:: What you have to do ::
Sort through the entries below and pull out lines containing the word "Política".

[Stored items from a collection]
□ □ □ □ □ □ □

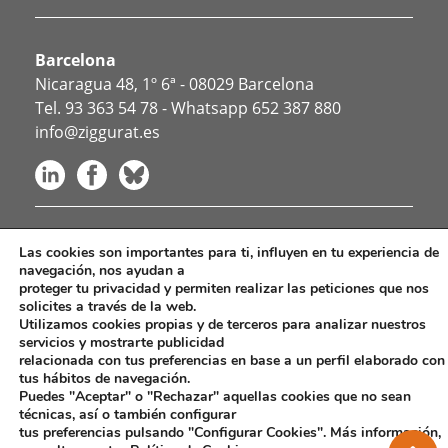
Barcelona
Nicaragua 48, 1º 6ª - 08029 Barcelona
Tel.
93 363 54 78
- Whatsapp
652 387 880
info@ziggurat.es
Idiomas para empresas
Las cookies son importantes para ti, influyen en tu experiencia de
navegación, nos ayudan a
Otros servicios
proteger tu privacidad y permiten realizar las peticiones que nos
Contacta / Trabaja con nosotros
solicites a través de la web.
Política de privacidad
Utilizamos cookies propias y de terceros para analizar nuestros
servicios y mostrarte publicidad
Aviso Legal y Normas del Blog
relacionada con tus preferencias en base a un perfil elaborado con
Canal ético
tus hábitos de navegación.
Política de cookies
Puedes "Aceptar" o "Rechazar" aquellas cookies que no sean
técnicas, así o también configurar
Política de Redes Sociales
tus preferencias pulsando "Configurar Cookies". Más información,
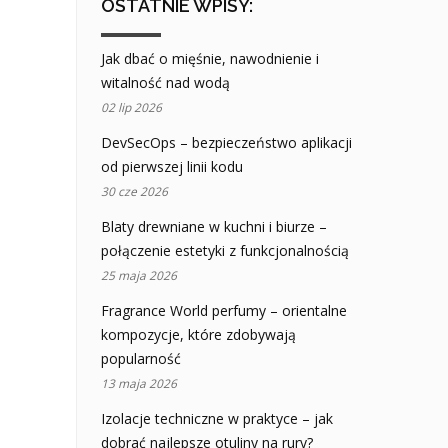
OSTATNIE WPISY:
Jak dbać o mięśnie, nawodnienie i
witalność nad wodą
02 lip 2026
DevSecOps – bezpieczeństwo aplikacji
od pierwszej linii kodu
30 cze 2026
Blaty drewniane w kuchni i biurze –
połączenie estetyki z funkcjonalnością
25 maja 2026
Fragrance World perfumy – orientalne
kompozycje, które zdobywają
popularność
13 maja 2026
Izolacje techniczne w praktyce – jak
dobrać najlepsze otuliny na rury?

□ □ □ □ □ □ □

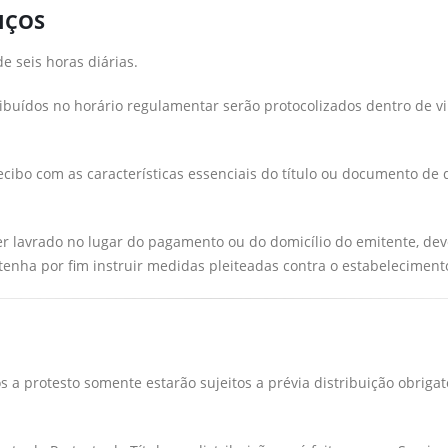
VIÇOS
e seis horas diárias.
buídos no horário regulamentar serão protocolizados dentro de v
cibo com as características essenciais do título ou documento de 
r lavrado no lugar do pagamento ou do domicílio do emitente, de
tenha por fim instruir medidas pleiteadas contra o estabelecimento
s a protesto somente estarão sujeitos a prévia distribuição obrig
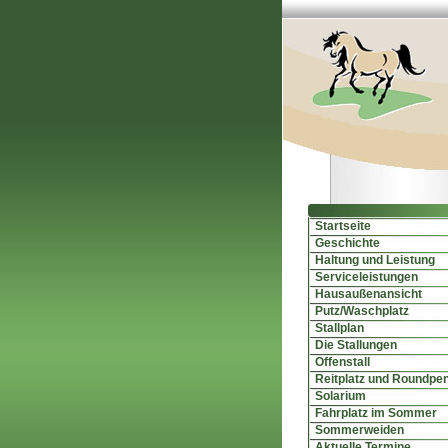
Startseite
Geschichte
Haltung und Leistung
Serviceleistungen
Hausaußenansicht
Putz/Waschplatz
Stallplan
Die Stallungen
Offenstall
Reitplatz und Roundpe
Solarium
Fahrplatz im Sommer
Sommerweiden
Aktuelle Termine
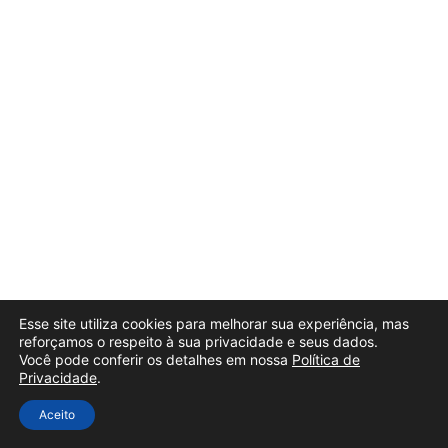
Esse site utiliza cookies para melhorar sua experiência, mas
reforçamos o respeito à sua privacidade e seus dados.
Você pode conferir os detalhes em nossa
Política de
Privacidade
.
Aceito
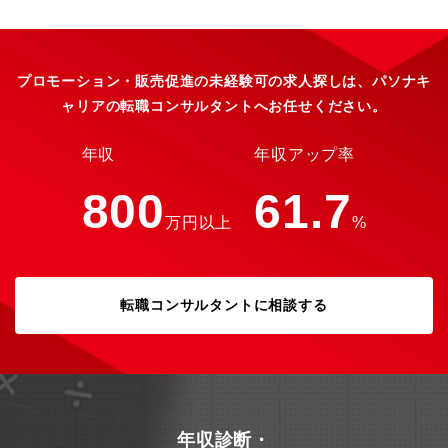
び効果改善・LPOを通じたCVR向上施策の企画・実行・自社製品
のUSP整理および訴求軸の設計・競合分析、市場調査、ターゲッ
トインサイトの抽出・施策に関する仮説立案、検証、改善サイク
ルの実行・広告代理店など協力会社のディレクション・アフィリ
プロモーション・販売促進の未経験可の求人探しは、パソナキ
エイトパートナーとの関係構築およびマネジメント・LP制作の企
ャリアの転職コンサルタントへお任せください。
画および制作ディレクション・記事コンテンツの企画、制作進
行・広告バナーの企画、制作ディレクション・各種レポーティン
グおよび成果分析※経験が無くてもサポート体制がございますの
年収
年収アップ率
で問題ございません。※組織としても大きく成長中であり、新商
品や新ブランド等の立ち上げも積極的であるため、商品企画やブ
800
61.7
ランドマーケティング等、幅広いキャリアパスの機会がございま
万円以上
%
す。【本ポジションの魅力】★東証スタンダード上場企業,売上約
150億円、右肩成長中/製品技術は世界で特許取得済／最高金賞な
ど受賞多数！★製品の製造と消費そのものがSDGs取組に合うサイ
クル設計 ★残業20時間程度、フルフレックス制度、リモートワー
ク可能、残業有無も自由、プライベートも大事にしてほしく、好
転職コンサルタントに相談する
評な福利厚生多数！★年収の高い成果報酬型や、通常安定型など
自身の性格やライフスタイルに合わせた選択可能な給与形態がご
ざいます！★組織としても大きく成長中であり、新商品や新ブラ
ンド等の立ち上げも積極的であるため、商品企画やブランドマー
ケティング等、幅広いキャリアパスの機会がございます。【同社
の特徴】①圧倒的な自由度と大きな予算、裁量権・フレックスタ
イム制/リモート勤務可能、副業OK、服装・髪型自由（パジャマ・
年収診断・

□ □ □ □ □ □ □

:: Output for this task ::
Política de privacidad
Política de cookies
Política de Redes Sociales
Política de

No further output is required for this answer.